What you should do: Each line below is to be written out once more, precisely as given.

Extracted material: Begin

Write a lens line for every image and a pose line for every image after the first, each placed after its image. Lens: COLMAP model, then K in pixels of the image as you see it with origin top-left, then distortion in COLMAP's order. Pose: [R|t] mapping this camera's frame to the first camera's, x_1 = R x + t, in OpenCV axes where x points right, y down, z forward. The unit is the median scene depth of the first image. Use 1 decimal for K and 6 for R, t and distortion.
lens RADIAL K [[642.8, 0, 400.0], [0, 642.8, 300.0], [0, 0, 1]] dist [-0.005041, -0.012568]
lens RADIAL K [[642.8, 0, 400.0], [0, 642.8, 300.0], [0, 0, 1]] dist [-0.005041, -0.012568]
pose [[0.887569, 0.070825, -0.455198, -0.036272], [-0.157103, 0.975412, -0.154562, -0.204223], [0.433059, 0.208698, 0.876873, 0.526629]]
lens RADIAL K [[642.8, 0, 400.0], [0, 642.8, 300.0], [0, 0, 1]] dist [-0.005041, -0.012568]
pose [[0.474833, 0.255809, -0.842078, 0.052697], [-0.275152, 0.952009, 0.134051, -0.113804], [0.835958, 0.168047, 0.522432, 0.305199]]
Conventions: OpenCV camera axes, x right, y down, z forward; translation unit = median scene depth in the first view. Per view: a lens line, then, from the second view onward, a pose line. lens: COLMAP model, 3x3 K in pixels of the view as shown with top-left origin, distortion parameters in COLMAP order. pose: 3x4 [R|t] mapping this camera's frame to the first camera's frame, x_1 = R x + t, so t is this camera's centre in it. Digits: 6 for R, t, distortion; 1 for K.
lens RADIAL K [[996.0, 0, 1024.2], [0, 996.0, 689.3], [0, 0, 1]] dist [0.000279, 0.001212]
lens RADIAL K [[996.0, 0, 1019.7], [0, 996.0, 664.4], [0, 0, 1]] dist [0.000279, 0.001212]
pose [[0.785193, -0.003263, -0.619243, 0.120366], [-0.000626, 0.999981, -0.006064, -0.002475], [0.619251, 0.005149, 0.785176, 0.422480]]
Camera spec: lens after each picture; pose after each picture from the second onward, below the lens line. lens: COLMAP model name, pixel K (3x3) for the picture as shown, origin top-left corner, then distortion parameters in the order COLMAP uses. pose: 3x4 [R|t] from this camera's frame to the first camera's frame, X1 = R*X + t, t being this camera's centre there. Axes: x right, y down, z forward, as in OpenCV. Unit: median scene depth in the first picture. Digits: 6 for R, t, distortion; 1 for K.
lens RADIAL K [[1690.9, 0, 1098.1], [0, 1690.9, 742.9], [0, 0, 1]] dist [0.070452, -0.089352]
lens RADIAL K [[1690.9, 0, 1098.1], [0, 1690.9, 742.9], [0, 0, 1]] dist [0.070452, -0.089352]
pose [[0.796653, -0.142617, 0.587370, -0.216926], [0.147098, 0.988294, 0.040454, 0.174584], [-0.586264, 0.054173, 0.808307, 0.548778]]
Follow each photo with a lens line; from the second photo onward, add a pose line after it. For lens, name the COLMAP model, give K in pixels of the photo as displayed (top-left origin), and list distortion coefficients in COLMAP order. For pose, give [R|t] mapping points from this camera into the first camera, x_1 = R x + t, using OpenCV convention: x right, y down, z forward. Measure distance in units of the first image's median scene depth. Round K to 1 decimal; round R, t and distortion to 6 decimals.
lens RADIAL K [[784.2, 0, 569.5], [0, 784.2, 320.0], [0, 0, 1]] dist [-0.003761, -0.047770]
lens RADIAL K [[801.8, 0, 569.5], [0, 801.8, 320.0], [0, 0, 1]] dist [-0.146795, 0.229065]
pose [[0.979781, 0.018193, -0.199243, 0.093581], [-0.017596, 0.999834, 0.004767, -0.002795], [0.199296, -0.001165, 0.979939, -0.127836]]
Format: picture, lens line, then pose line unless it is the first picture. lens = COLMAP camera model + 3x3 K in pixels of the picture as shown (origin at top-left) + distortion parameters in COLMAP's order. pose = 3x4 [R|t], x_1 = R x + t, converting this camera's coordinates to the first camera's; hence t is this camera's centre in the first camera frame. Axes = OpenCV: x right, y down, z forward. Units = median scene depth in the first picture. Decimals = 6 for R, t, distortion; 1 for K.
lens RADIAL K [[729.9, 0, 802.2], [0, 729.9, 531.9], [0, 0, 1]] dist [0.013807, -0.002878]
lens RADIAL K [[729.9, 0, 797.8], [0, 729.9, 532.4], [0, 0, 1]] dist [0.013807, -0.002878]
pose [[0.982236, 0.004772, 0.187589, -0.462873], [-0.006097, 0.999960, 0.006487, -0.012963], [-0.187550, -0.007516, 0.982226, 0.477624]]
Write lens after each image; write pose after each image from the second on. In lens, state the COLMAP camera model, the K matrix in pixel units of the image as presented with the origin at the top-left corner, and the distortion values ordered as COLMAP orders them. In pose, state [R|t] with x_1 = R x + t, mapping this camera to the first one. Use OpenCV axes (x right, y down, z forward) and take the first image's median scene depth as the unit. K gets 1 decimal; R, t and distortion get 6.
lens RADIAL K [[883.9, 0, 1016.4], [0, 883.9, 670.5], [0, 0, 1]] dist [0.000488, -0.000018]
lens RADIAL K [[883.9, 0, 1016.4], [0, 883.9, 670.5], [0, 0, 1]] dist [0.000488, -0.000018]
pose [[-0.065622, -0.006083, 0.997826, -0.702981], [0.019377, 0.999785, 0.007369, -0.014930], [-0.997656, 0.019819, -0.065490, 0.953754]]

Extracted material: End

Solved problem:
Write a lens line for every image and a pose line for every image after the first, each placed after its image. Lens: COLMAP model, then K in pixels of the image as you see it with origin top-left, then distortion in COLMAP's order. Pose: [R|t] mapping this camera's frame to the first camera's, x_1 = R x + t, in OpenCV axes where x points right, y down, z forward. The unit is the median scene depth of the first image. Use 1 decimal for K and 6 for R, t and distortion.
lens RADIAL K [[642.8, 0, 400.0], [0, 642.8, 300.0], [0, 0, 1]] dist [-0.005041, -0.012568]
lens RADIAL K [[642.8, 0, 400.0], [0, 642.8, 300.0], [0, 0, 1]] dist [-0.005041, -0.012568]
pose [[0.887569, 0.070825, -0.455198, -0.036272], [-0.157103, 0.975412, -0.154562, -0.204223], [0.433059, 0.208698, 0.876873, 0.526629]]
lens RADIAL K [[642.8, 0, 400.0], [0, 642.8, 300.0], [0, 0, 1]] dist [-0.005041, -0.012568]
pose [[0.474833, 0.255809, -0.842078, 0.052697], [-0.275152, 0.952009, 0.134051, -0.113804], [0.835958, 0.168047, 0.522432, 0.305199]]
Conventions: OpenCV camera axes, x right, y down, z forward; translation unit = median scene depth in the first view. Per view: a lens line, then, from the second view onward, a pose line. lens: COLMAP model, 3x3 K in pixels of the view as shown with top-left origin, distortion parameters in COLMAP order. pose: 3x4 [R|t] mapping this camera's frame to the first camera's frame, x_1 = R x + t, so t is this camera's centre in it. Digits: 6 for R, t, distortion; 1 for K.
lens RADIAL K [[996.0, 0, 1024.2], [0, 996.0, 689.3], [0, 0, 1]] dist [0.000279, 0.001212]
lens RADIAL K [[996.0, 0, 1019.7], [0, 996.0, 664.4], [0, 0, 1]] dist [0.000279, 0.001212]
pose [[0.785193, -0.003263, -0.619243, 0.120366], [-0.000626, 0.999981, -0.006064, -0.002475], [0.619251, 0.005149, 0.785176, 0.422480]]
Camera spec: lens after each picture; pose after each picture from the second onward, below the lens line. lens: COLMAP model name, pixel K (3x3) for the picture as shown, origin top-left corner, then distortion parameters in the order COLMAP uses. pose: 3x4 [R|t] from this camera's frame to the first camera's frame, X1 = R*X + t, t being this camera's centre there. Axes: x right, y down, z forward, as in OpenCV. Unit: median scene depth in the first picture. Digits: 6 for R, t, distortion; 1 for K.
lens RADIAL K [[1690.9, 0, 1098.1], [0, 1690.9, 742.9], [0, 0, 1]] dist [0.070452, -0.089352]
lens RADIAL K [[1690.9, 0, 1098.1], [0, 1690.9, 742.9], [0, 0, 1]] dist [0.070452, -0.089352]
pose [[0.796653, -0.142617, 0.587370, -0.216926], [0.147098, 0.988294, 0.040454, 0.174584], [-0.586264, 0.054173, 0.808307, 0.548778]]
Follow each photo with a lens line; from the second photo onward, add a pose line after it. For lens, name the COLMAP model, give K in pixels of the photo as displayed (top-left origin), and list distortion coefficients in COLMAP order. For pose, give [R|t] mapping points from this camera into the first camera, x_1 = R x + t, using OpenCV convention: x right, y down, z forward. Measure distance in units of the first image's median scene depth. Round K to 1 decimal; round R, t and distortion to 6 decimals.
lens RADIAL K [[784.2, 0, 569.5], [0, 784.2, 320.0], [0, 0, 1]] dist [-0.003761, -0.047770]
lens RADIAL K [[801.8, 0, 569.5], [0, 801.8, 320.0], [0, 0, 1]] dist [-0.146795, 0.229065]
pose [[0.979781, 0.018193, -0.199243, 0.093581], [-0.017596, 0.999834, 0.004767, -0.002795], [0.199296, -0.001165, 0.979939, -0.127836]]
Format: picture, lens line, then pose line unless it is the first picture. lens = COLMAP camera model + 3x3 K in pixels of the picture as shown (origin at top-left) + distortion parameters in COLMAP's order. pose = 3x4 [R|t], x_1 = R x + t, converting this camera's coordinates to the first camera's; hence t is this camera's centre in the first camera frame. Axes = OpenCV: x right, y down, z forward. Units = median scene depth in the first picture. Decimals = 6 for R, t, distortion; 1 for K.
lens RADIAL K [[729.9, 0, 802.2], [0, 729.9, 531.9], [0, 0, 1]] dist [0.013807, -0.002878]
lens RADIAL K [[729.9, 0, 797.8], [0, 729.9, 532.4], [0, 0, 1]] dist [0.013807, -0.002878]
pose [[0.982236, 0.004772, 0.187589, -0.462873], [-0.006097, 0.999960, 0.006487, -0.012963], [-0.187550, -0.007516, 0.982226, 0.477624]]
Write lens after each image; write pose after each image from the second on. In lens, state the COLMAP camera model, the K matrix in pixel units of the image as presented with the origin at the top-left corner, and the distortion values ordered as COLMAP orders them. In pose, state [R|t] with x_1 = R x + t, mapping this camera to the first one. Use OpenCV axes (x right, y down, z forward) and take the first image's median scene depth as the unit. K gets 1 decimal; R, t and distortion get 6.
lens RADIAL K [[883.9, 0, 1016.4], [0, 883.9, 670.5], [0, 0, 1]] dist [0.000488, -0.000018]
lens RADIAL K [[883.9, 0, 1016.4], [0, 883.9, 670.5], [0, 0, 1]] dist [0.000488, -0.000018]
pose [[-0.065622, -0.006083, 0.997826, -0.702981], [0.019377, 0.999785, 0.007369, -0.014930], [-0.997656, 0.019819, -0.065490, 0.953754]]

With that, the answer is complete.